Günümüzde 15 temmuz olayların da imanının gereği gözünü kırpmadan bu vatan , bu millet için şahadete yürüyen inançlı gençlik , Yakın zamanda meydana gelen yangınlarda yine İmanının gereği bu milletin arazözüne yangın yerinde bırakıp kaçmayan , yanan yangına karşı ölümü düşünmeden ülkesi için canla başla çalışan inançlı gençlik ve yine yangında , sel felaketinde bu halk ile ekmeğini bölüşen yüce millet işte bu millet bu gençlik imanlı olduğu takdirde gözünü ölümden kırpmayan Ali Cenap Millet.

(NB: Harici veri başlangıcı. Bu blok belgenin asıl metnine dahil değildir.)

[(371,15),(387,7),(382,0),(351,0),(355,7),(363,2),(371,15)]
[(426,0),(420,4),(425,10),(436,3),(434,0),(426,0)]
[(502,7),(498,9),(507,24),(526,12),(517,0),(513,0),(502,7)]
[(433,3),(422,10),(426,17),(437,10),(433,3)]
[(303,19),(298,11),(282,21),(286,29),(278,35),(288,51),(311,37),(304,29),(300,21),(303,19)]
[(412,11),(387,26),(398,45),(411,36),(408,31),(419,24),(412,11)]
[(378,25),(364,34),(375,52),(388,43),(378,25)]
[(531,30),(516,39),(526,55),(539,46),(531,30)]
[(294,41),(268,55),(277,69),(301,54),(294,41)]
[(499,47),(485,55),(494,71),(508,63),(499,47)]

Onların sırtında olan bu ülke dimdik ayakta durması için gençlerimizi imanlı ve inançlı yetiştirmeliyiz. İnamlı gençlere her zamankinden daha çok bu gün ihtiyacımız var. Geleceğimizin teminatı olan gençlerimizi her alanda sahip çıkmak bizim birinci vazifemiz olmalı ki sahiplenmeli , ön yargılardan uzak olarak anlamaya empati kurarak dinlemeliyiz.

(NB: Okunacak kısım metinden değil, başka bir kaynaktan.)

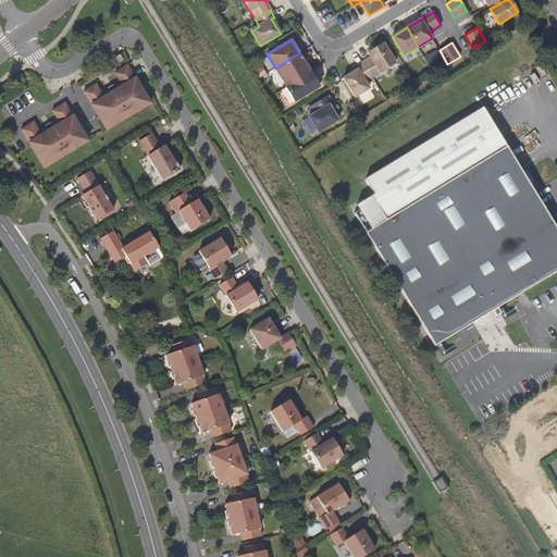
[(363,62),(372,76),(395,62),(384,44),(368,52),(371,58),(363,62)]
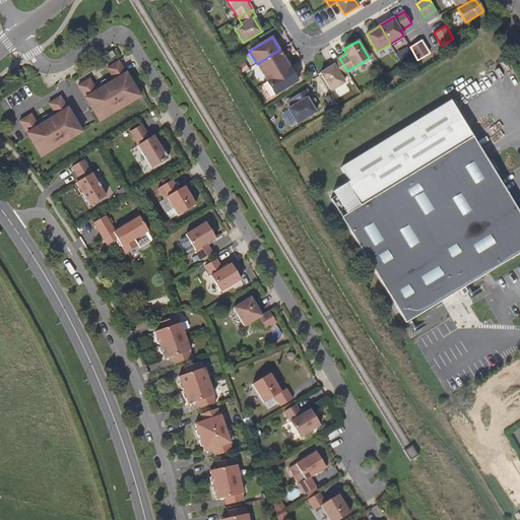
[(289,67),(279,50),(257,64),(267,81),(289,67)]
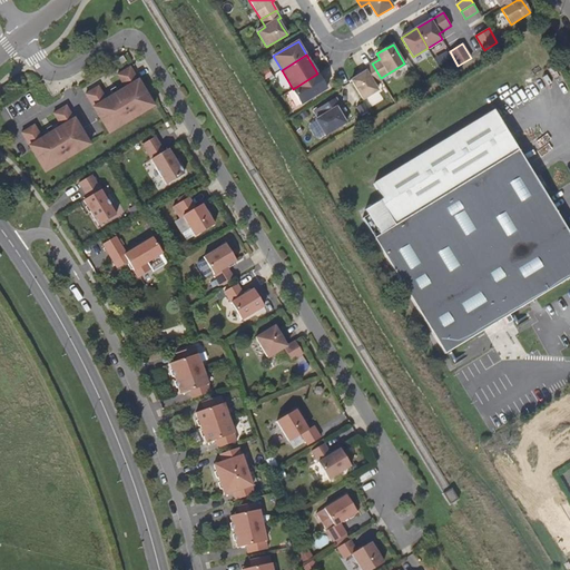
[(114,61),(117,67),(126,61),(123,56),(114,61)]
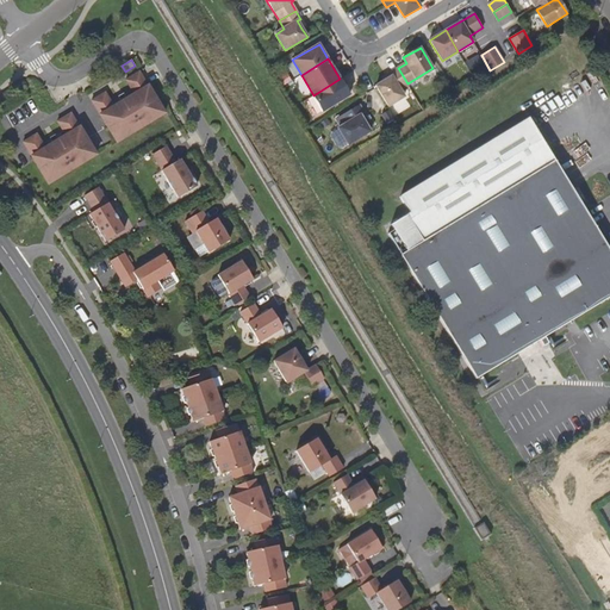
[(408,83),(398,68),(390,73),(392,76),(384,81),(377,86),(384,99),(408,83)]
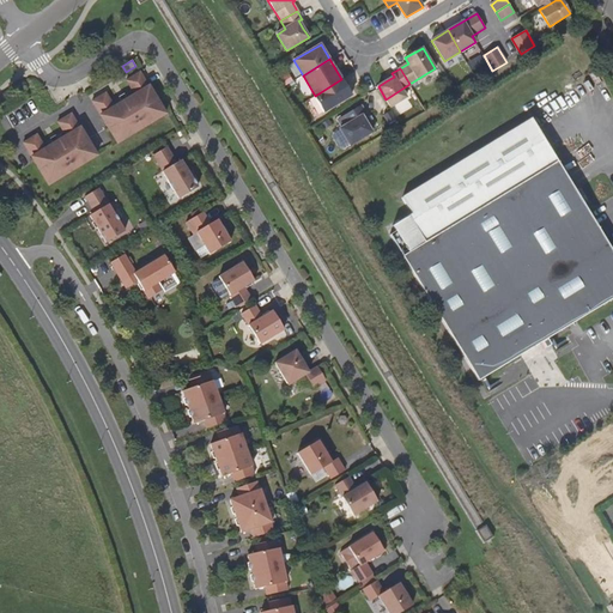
[(117,144),(165,114),(140,72),(126,80),(134,95),(114,107),(105,92),(91,101),(117,144)]
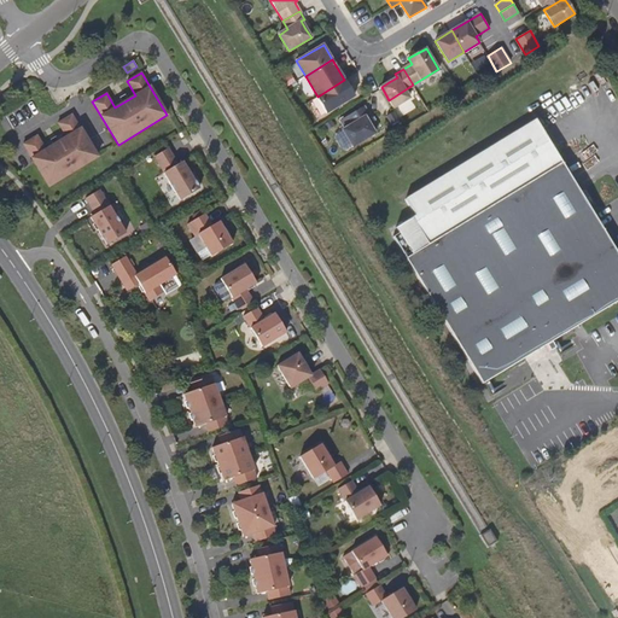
[(355,97),(344,80),(318,97),(316,97),(327,114),(355,97)]
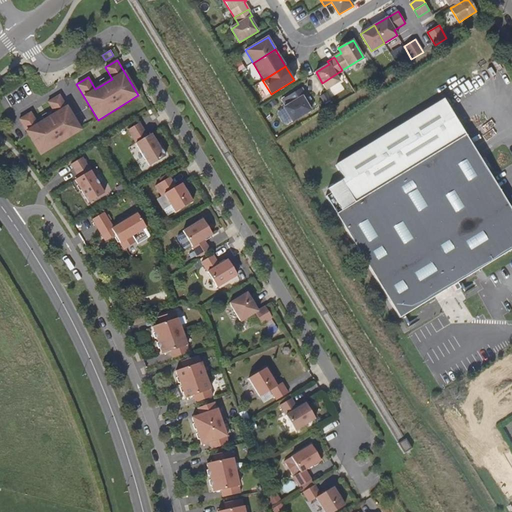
[(301,88),(287,96),(291,103),(284,107),(293,122),(311,111),(306,103),(309,101),(301,88)]
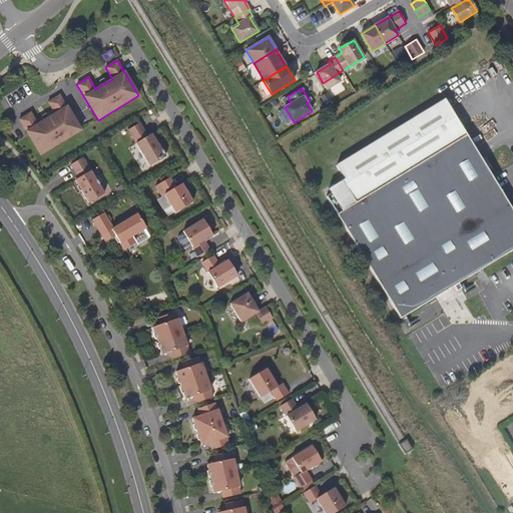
[(40,154),(81,130),(59,95),(48,102),(55,114),(38,124),(31,112),(19,119),(40,154)]
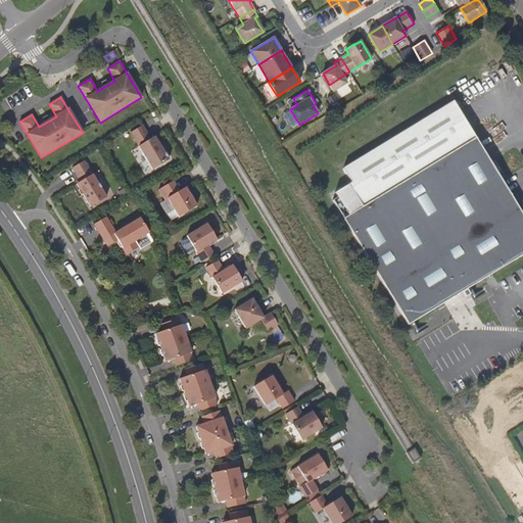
[(341,214),(341,215),(405,321),(522,248),(522,216),(519,209),(473,134),(452,97),(341,164),(350,178),(333,188),(336,193),(331,196),(341,214)]
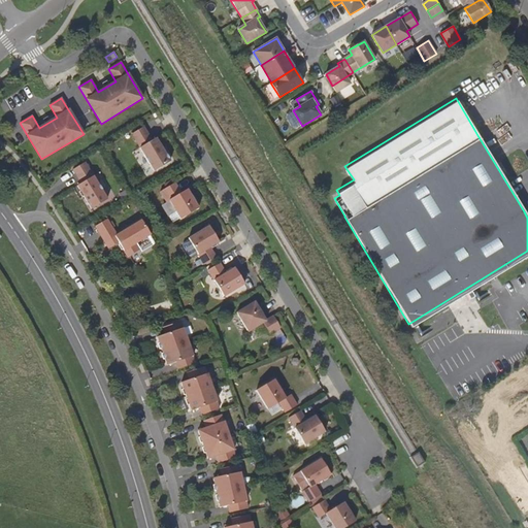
[(144,127),(132,134),(155,171),(170,161),(156,138),(153,140),(144,127)]
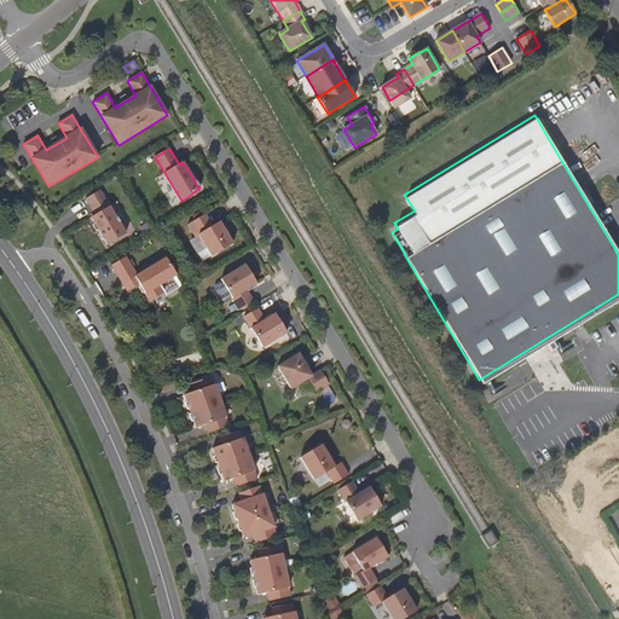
[(126,233),(99,190),(86,200),(96,215),(91,218),(108,246),(126,233)]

Onlara her zaman değer verip güvenmeli , yeteneklerine göre sorumluluklar yüklemeli , hata yapmalarına fırsat verip özgüvenlerine kazanmalarına sağlamalıyız. Yaptıkları her hatada hor görüp azarlamamak ve kötülemek yolunu değil , hatalarında ders alabilecek fırsatlar bulma yoluna gitmelidir. Peygamber efendimize çocuk yaşta gelen ve hizmetinde bulunan Enes Bin Malik anlatır ki peygamberimize on yıl hizmet ettim beni şunu niye yaptın veya şunu niye yapmadın diye ne olumsuz söz söyledi nede beni hiç azarlamadı der.